Evaluation of the effects of the simulated thermal evolution of a Type-I source rock on the distribution of basic nitrogen-containing compounds

Abstract

Ultrahigh-resolution Fourier transform ion cyclotron resonance mass spectrometry (FT-ICR MS) allows the molecular-level characterization of ultracomplex mixtures such as crude oil samples. By combining FT-ICR MS with electrospray ionization, a myriad of polar compounds can routinely be identified and assigned with unmatched mass resolution and accuracy. The profile of polar compounds containing NSO atoms can be used to track and evaluate important parameters of crude oil. Recently, using ESI FT-ICR MS in the negative mode (https://doi.org/10.1016/j.orggeochem.2017.10.004), we investigated changes in the profile of polar compounds as a function of thermal maturity. Sulfur-containing compounds are completely destroyed during maturation, and the relatively high content of O-containing compounds decreases via decarboxylation and dehydration.
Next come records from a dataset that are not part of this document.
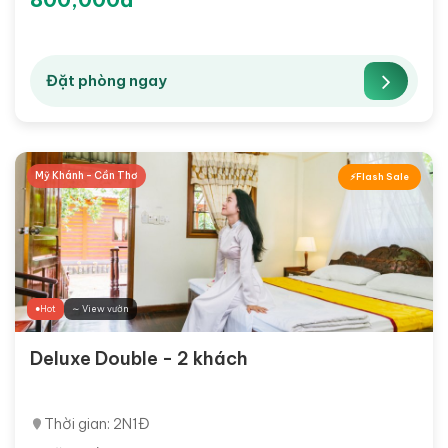
Đặt phòng ngay
Mỹ Khánh - Cần Thơ
Flash Sale
Hot
∼ View vườn
Deluxe Double - 2 khách
Thời gian: 2N1Đ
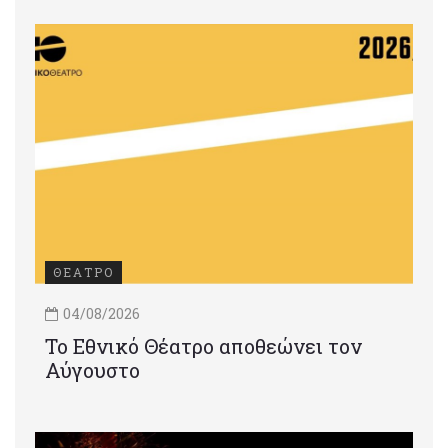
ΘΕΑΤΡΟ
04/08/2026
Το Εθνικό Θέατρο αποθεώνει τον
Αύγουστο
The number of double bond equivalents (DBE) increased, indicating the occurrence of aromatization and condensation. However, the carbon number distribution shifted to lower values as a function of thermal maturity. Six regressions based on changes in the contents of O2 compounds were proposed as maturity parameters. Here, by focusing on tracking and evaluating the impact of thermal maturity on basic polar compounds, a set of hydrous pyrolysis (HP) products was analyzed using an ESI(+) 7.2 T LTQ FT-ICR MS system. The samples at various stages of maturity consist of one immature bitumen (original sample), eleven expelled oil samples and eight residual bitumen samples. Determining the changes in the contents of N- and NO-containing compounds with maturity allows us to propose new parameters for assessing thermal maturity that cover the full window of oil generation.